#### TASK TO CARRY OUT
What do the lines say, reproduced word for word, from the first of the entries below through the line bearing "T1 | T2 | T3"?

%%

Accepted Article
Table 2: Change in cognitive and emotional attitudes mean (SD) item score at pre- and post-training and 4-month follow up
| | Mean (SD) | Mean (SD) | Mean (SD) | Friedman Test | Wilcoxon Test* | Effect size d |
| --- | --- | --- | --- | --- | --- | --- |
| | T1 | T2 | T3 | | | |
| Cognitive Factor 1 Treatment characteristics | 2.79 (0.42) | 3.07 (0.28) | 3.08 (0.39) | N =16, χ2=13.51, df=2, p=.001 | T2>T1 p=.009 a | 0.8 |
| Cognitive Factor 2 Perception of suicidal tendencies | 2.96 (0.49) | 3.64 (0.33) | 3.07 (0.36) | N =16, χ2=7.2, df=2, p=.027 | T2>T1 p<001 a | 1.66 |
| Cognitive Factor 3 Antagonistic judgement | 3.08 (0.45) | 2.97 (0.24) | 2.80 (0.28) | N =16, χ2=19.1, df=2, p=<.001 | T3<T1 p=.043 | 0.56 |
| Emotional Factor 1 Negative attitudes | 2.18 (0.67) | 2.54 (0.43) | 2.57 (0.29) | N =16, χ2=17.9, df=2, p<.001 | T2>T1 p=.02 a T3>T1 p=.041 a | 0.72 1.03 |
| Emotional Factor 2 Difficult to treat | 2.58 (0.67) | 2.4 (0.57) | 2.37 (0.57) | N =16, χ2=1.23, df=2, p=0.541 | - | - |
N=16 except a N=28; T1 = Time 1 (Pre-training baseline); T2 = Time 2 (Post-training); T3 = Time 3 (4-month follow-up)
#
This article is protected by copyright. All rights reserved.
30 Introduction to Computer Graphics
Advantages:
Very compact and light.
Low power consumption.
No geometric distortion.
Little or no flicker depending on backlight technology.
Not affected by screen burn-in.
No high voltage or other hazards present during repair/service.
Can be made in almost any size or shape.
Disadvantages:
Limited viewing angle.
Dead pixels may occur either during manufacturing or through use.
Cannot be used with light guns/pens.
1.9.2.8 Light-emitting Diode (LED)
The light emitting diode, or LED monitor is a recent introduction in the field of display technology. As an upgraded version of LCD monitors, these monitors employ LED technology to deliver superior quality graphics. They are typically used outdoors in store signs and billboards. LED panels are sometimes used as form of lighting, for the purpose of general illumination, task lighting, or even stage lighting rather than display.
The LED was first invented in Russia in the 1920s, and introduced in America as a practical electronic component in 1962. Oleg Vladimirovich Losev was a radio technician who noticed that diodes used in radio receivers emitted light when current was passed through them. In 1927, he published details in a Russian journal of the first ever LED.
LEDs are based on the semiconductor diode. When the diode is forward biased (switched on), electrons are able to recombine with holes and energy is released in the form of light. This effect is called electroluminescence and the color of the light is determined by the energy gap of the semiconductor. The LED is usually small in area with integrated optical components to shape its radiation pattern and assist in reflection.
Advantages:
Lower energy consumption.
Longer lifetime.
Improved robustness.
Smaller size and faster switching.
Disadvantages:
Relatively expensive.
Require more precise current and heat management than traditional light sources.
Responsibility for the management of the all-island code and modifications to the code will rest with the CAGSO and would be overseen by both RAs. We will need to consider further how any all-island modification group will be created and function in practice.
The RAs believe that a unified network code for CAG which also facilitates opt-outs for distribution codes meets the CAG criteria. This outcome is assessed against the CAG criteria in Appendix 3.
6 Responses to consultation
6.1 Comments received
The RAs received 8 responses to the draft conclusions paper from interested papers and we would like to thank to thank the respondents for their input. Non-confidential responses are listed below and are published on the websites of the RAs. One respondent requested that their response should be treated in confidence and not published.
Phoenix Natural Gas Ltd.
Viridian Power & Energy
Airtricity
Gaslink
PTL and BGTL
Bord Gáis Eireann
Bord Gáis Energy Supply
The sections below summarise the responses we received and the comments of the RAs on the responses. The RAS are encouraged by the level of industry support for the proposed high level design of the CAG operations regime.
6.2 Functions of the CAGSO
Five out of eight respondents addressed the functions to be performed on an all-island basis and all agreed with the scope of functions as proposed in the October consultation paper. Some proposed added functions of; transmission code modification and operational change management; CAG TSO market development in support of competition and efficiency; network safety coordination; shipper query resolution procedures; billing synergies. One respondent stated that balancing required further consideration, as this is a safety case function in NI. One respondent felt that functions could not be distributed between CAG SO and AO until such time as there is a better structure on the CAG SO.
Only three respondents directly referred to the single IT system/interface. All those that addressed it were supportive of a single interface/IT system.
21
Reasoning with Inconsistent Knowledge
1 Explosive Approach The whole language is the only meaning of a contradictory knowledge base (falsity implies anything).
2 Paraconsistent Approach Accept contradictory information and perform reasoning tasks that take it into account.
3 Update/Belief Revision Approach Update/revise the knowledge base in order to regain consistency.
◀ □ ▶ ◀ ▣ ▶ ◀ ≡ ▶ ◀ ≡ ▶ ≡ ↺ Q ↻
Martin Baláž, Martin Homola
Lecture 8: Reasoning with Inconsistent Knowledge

%%

#### REPLY TO THE EXERCISE
Accepted Article
Table 2: Change in cognitive and emotional attitudes mean (SD) item score at pre- and post-training and 4-month follow up
| | Mean (SD) | Mean (SD) | Mean (SD) | Friedman Test | Wilcoxon Test* | Effect size d |
| --- | --- | --- | --- | --- | --- | --- |
| | T1 | T2 | T3 | | | |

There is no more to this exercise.